“Nerede, nasıl yaşayacağınıza biz karar veririz” mi diyorsunuz hâlâ…

Gezi’de tek ses olup haykırmıştık…

Yaşam alanlarımız, doğa ve geleceğimiz için söz ve karar sahibi olan biziz.

Emeğimiz de bizim, bedenimiz de, mahallemiz de, tarlamız da…

Ne sermayeye kıdem tazminatlarını, ne TOKİ’ye mahalleleri, ne 2-B yasasına sit alanlarını, ne de maden şirketlerine meraları veriyoruz. Maden sahalarıyla, termik ve hidroelektrik santrallerle, onlar da yetmeyecek, nükleer santrallerle, sahillerimizi, ormanlarımızı, su havzalarımızı, tarım alanlarımızı gasp ediyorsunuz, geri dönülmez bir şekilde tahrip ediyorsunuz.

Vaat ettiğiniz yeni yaşamlar için kurduğunuz siteler, kilometre kilometre saydığınız yollar ve köprüler, “çevreci” olduğunu iddia ettiğiniz çılgın projeler, her gün size bir başka rant alanı açıyor. “Kentsel dönüşüm” diyerek meydanlara, mahallelere, parklara el koyup yaşam alanlarımızı pazarlıyorsunuz. Emlak şirketlerinize mahallelerimizi vermiyoruz. Tıpkı HES’lerinize vadilerimizi vermediğimiz gibi.

Biz, yalnızca Taksim’de bir arada değildik. Tüm şiddetiniz ve öfkenizle canlarımızı aramızdan aldığınızda, Gezi Parkı direnişini kırabileceğinizi sandınız.

Oysa biz, köylerdeyiz, mahallelerdeyiz, meydanlardayız, sokaklardayız.

Yürüdüğümüz kaldırımlardan yaşadığımız evlere, kovulduğumuz sinemalara, pastanelere, parklara; tarihi “üç beş çanak çömlek”, tarihini savunanlar “üç beş çapulcu” olarak görülen kentimize  ve aslında tüm kentlerimize sahip çıkmak; “içinde yaşayanlar” olarak şehre dair sözümüzü söylemek için alanlardayız.

Çünkü bir şehrin kurtuluşu, “özellikle de tahribata uğramamış bir doğal çevrede yaşamaya ilişkin hayati ihtiyaca dayalı yeni bir üretim ve dağıtım”dan geçer ve bu, bize verilen “oyun alanlarında” göstereceğimiz bireysel çabalarla değil ancak toplumsal dayanışmayla gerçekleşebilir.

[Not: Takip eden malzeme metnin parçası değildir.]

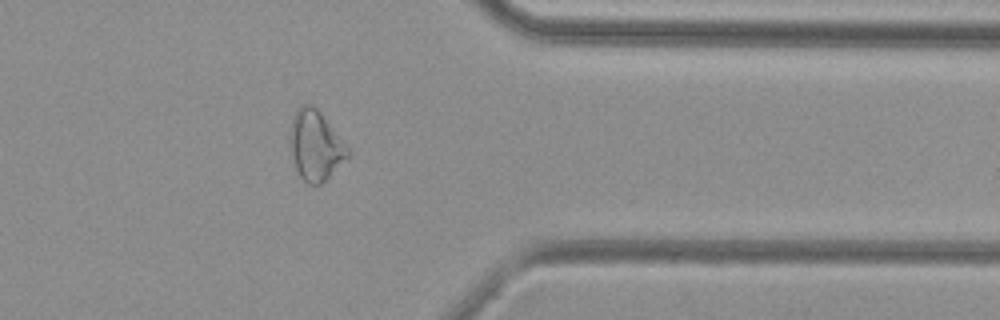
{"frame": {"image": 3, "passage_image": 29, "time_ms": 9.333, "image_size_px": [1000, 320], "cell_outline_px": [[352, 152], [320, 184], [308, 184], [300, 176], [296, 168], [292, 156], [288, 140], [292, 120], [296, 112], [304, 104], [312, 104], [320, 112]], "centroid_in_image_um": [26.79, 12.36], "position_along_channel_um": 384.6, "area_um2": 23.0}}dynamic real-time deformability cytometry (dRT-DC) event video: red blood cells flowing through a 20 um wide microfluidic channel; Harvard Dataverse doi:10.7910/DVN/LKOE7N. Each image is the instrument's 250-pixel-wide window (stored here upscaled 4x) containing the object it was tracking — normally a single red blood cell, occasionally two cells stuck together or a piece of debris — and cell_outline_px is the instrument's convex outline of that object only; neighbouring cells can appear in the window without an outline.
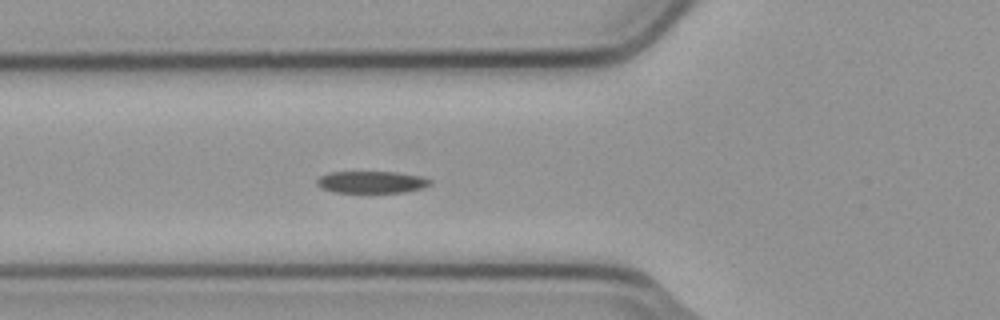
{"species": "common noctule bat (a hibernating species)", "species_latin": "Nyctalus noctula", "temperature_condition": "cold", "stored_images_in_passage": 4, "camera_frame_rate_fps": 3000, "um_per_image_px": 0.085, "animal": {"sex": "male", "body_mass_g": 23.1, "forearm_length_mm": 52.7}, "frame": {"image": 1, "passage_image": 4, "time_ms": 1.0, "image_size_px": [1000, 320], "cell_outline_px": [[432, 184], [424, 188], [404, 192], [332, 192], [320, 188], [316, 184], [316, 180], [320, 176], [328, 172], [396, 172], [424, 176], [432, 180]], "centroid_in_image_um": [31.6, 15.47], "position_along_channel_um": 94.2, "area_um2": 14.74}}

Çünkü bize dayatılan ve sözümüz-haklarımız yok sayılarak sürekli maruz bırakıldığımız “çılgın proje”ler, üçüncü – beşinci köprüler, Avrupa’nın en büyük alışveriş merkezleri olmadan bu kent daha güzel. Çünkü başka bir kent mümkün ama “yeşil kapitalizm imkânsız”.

Canlıların yaşam alanları ve hakları için, kırımız, kentimiz ve geleceğimiz için, “İstanbul bizim” demek için 22 Aralık’ta 12:00’de, Kadıköy’de bir araya geliyoruz.

Devrimin inatçı köstebeği orada olacak, biz orada olacağız!